Another education proposal that aimed to address mandates from the Yazzie-Martinez lawsuit, House Bill 39, also failed to move. It received one committee hearing where it passed early in the session.

The bill would have built the capacity to build bilingual programming and certification programs in public colleges, universities and tribal colleges. Bill sponsor Rep. Yanira Gurrola (D-Albuquerque) said she will be working with the Legislative Finance Committee and the Legislative Education Study Committee in the interim to fine-tune the bill.

“It was good to present this bill because it opened up the conversation,” Gurrola said. “It was a bit difficult in a session that was so short. But we achieved opening doors, it achieved making this something to take seriously, so I have hope that we’re going to achieve something with this.”

Concerns about the amount of items that would be funded and the large appropriation of more than $27 million made it difficult to push through, she said, but Gurrola plans to work with lawmakers to find the best way to fund these programs.

“I was very clear that these programs aren’t pilots,” Gurrola, a bilingual educator herself, said in an interview in Spanish. “I am a product of these programs. These are programs that are already there, we’re just going to support them.”

Literacy

In addition to the governor’s literacy center, thousands of children from first to fifth grade may have a chance to attend a six-week literacy boot camp next summer. It is part of the governor’s plans to boost literacy rates through structured literacy programs.

The boot camp would then continue as an after-school program. There are currently requests for proposals out on the idea, said Senate Pro Tempore Mimi Stewart (D-Albuquerque).

Structured literacy teaches students to decode words in a systematic way to make complex information easier to understand. 

New Mexico ranks 50th in literacy with 79 percent of fourth grade students reading below grade level, according to the children’s literacy nonprofit Reading is Fundamental.

The governor also received all her requested funds for adult literacy programs at public colleges and universities. There will be $750,000 going toward that proposal.

“The sad issue is that New Mexico has waited a little too long to robustly take the science of reading and make it universal,” Lujan Grisham said when she unveiled her literacy plans at the beginning of the session. “Most of the educators in this room have been navigating it on their own for so long.”

Career technical education, workforce development

Early in the session, members of both the House and Senate Education committees declared career technical education a high priority.
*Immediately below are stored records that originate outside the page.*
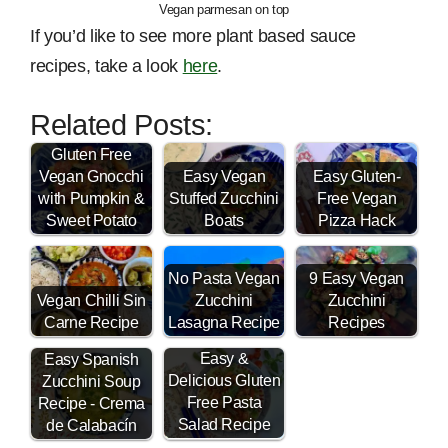
Vegan parmesan on top
If you’d like to see more plant based sauce
recipes, take a look
here
.
Related Posts:
Gluten Free
Vegan Gnocchi
Easy Vegan
Easy Gluten-
with Pumpkin &
Stuffed Zucchini
Free Vegan
Sweet Potato
Boats
Pizza Hack
No Pasta Vegan
9 Easy Vegan
Vegan Chilli Sin
Zucchini
Zucchini
Carne Recipe
Lasagna Recipe
Recipes
Easy &
Easy Spanish
Delicious Gluten
Zucchini Soup
Free Pasta
Recipe - Crema
Salad Recipe
de Calabacín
Lawmakers said that while there’s a lot of work to be done, the Legislature took an “important first step” to build a strong workforce in New Mexico.

“When the governor talked about all the dollars that are going into infrastructure…we need people who are going to do the work to make that happen,” said Lt. Gov. Howie Morales at the governor’s post-session press conference. “And our commitment to and the work for career technical education and our collaborating with higher ed and our K-12 systems is tremendous.”

House Bill 5 also passed the Legislature, which would create a workforce training and apprenticeship fund. It would appropriate $8 million total for the creation of the fund to support and create approved training programs.

The new graduation requirements signed by Lujan Grisham also allow electives in career technical education.

Lawmakers praised the investments in career technical education and workforce development at the end of the session.

“There are going to be workers,” Sen. Michael Padilla (D-Albuquerque) said, praising the apprenticeship training trust fund. “(It’s) going to create training programs for decades, because it’s a trust fund, and to create those workers that New Mexico needs so badly.”